Audiência pública debate incentivo para setor têxtil

A produção de algodão e a situação da indústria têxtil em Minas Gerais foram debatidas nesta quarta-feira (12/6/2002)...

12/06/2002 - 20:05
 

Audiência pública debate incentivo para setor têxtil

A produção de algodão e a situação da indústria têxtil em Minas Gerais foram debatidas nesta quarta-feira (12/6/2002), durante audiência pública realizada na Comissão de Política Agropecuária e Agroindustrial. O presidente da Assembléia, deputado Antônio Júlio (PMDB), foi o autor do requerimento que originou a reunião, que discutiu o Projeto de Lei (PL) 1.974/2002, do governador. O projeto altera a Lei 6.763/75, que consolida a legislação tributária do Estado, reduzindo para 12% a alíquota do ICMS nas operações internas com ferros e aços não planos e produtos do setor de artefatos de cimento.

Representantes de diversas entidades ligadas ao setor participaram da reunião, que teve como principal debate o artigo 1º do projeto, que diz que o ICMS incidirá sobre 62,5% do valor das saídas dos produtos resultantes da industrialização do algodão, durante o período de 12 meses. Durante a reunião, o presidente da Comissão de Política Agropecuária e Agroindustrial, deputado João Batista de Oliveira (PDT), anunciou que o artigo em questão será transformado em emenda do PL 518/99, do deputado Paulo Piau (PFL), que reduz a carga tributária da energia elétrica cobrada dos produtores rurais.

O deputado João Batista de Oliveira recebeu a informação por meio de telefonema do deputado Paulo Piau (PFL), que afirmou ainda que a emenda deve ser apresentada pelo líder do PMDB, deputado Antônio Andrade. A previsão é de que o projeto vá a Plenário em 2º turno ainda neste mês. O presidente da Comissão informou também que os incisos contidos no texto do artigo em questão deverão permanecer no projeto do governador, para dar subsídios à criação de um programa permanente de proteção à cadeia produtiva do setor têxtil mineiro, a começar pelo cultivo do algodão.

Assembléia vai participar de programa para reativar o setor têxtil no Estado

A abertura da reunião foi feita pelo presidente da Assembléia, deputado Antônio Júlio (PMDB). Ele afirmou que, para salvar o setor da estagnação alcançada nos últimos anos, é essencial discutir o problema com produtores, empresários e governo, principalmente as Secretarias Estaduais da Fazenda, de Agricultura, Pecuária e Abastecimento e, por fim, de Indústria e Comércio. "A Assembléia vai participar como intermediadora de uma legislação que pretende garantir um sistema tributário justo para todos. Minas Gerais pode voltar a ser um grande produtor de algodão, afirmou. O presidente solicitou ao deputado João Batista de Oliveira assumir um grupo de trabalho sobre o assunto.

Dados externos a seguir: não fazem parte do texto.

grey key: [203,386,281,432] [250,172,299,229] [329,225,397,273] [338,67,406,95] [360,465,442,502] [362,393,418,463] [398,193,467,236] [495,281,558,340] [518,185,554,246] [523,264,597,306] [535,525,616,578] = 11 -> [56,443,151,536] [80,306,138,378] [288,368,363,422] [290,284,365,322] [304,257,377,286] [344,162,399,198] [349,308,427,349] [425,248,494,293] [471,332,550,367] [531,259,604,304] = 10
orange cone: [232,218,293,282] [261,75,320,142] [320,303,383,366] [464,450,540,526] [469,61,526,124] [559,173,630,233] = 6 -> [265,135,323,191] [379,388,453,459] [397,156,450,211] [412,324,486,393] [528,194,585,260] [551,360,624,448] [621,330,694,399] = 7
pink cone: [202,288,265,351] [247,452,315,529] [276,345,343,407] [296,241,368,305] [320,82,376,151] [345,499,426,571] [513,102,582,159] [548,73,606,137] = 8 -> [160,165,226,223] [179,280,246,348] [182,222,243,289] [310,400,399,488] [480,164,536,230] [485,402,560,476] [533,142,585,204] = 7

A diminuição da produtividade de Minas foi apontada por diversos convidados como conseqüência da guerra fiscal promovida por outros estados, que tiveram diminuídas as cobranças de ICMS. De acordo com o presidente do Sindicato da Indústria Têxtil de Minas Gerais, Adelmo Percópio Gonçalves, o Estado possui uma demanda anual de 150 mil toneladas de algodão, mas só tem produzido cerca de 25 mil toneladas. Resultado: a indústria precisa importar o restante de outras partes do País. Segundo ele, o projeto da Assembléia para revitalizar o setor é de vital importância, até que se alcance uma solução definitiva, tanto fiscal como tributária.

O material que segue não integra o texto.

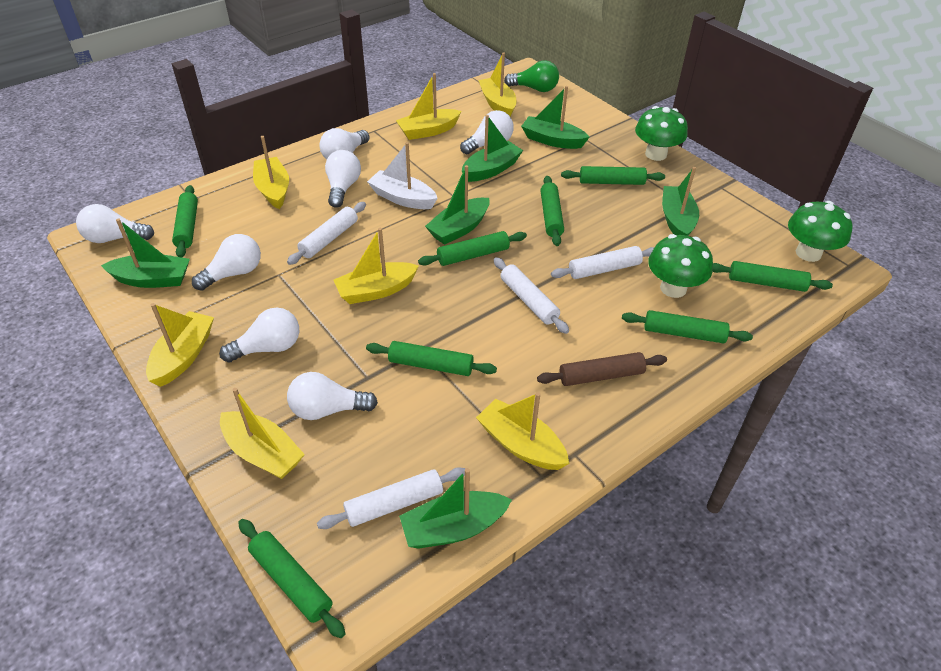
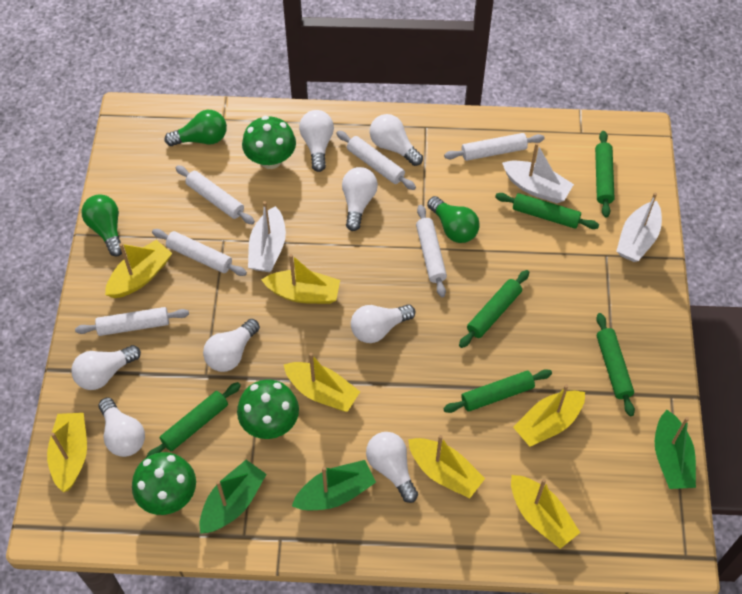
brown rolling pin: [537,352,667,386] = 1 -> none = 0
green boat: [101,218,190,288] [399,468,512,549] [425,165,490,245] [462,115,523,182] [521,86,589,149] [662,167,699,236] = 6 -> [200,460,267,534] [292,460,376,511] [655,410,696,489] = 3
green light bulb: [504,60,559,92] = 1 -> [81,194,122,257] [165,110,227,146] [427,196,480,243] = 3
green rolling pin: [172,185,198,257] [238,519,346,638] [366,341,497,376] [418,231,527,266] [540,176,564,246] [561,166,665,185] [622,310,753,343] [713,261,833,292] = 8 -> [146,382,241,458] [443,369,552,413] [459,270,529,348] [495,193,599,229] [595,131,614,217] [596,313,635,416] = 6
white boat: [367,142,438,209] = 1 -> [248,201,286,272] [502,143,574,203] [616,192,662,262] = 3
white light bulb: [76,204,154,243] [192,234,261,291] [219,308,299,363] [287,372,378,420] [319,128,370,159] [325,150,361,208] [460,110,514,155] = 7 -> [71,345,141,390] [98,397,145,457] [203,319,260,372] [299,110,334,172] [342,167,378,231] [351,304,416,343] [366,432,418,503] [370,114,423,166] = 8
white rolling pin: [287,202,366,265] [317,467,465,529] [494,257,569,334] [551,246,654,279] = 4 -> [75,307,189,336] [152,229,247,276] [176,165,255,225] [336,131,416,190] [416,205,447,297] [444,133,545,161] = 6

O secretário adjunto de Administração Tributária da Secretaria da Fazenda, Geraldo José Gomes, explicou que o governo de Minas optou por não entrar na guerra fiscal por causa da inconstitucionalidade da mesma. Representantes da Secretaria de Indústria e Comércio e da Secretaria de Agricultura também estiveram presentes na audiência pública.

Norte de Minas

O deputado João Batista de Oliveira informou que será agendada, ainda em junho, nova reunião da Comissão de Política Agropecuária e Agroindustrial no Norte de Minas, para discutir a queda de produtividade da região não só em relação à produção do algodão, como também de outras culturas.

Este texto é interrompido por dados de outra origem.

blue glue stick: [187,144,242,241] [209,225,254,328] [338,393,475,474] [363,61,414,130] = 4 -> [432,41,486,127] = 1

O Projeto de Lei 782/99, do deputado Paulo Piau, foi retirado de pauta por determinação do presidente da Comissão, por não cumprir pressupostos regimentais. O projeto cria o Programa de Apoio ao Pequeno Produtor de Cana-de-Açúcar do Estado de Minas Gerais, entre outras providências.

Presenças

Deputados João Batista de Oliveira (PDT), Jorge Eduardo de Oliveira (PMDB), Sebastião Navarro Vieira (PFL), Aílton Vilela (PTB), Antônio Júlio (PMDB), Doutor Viana (PMDB) e Antônio Andrade (PMDB).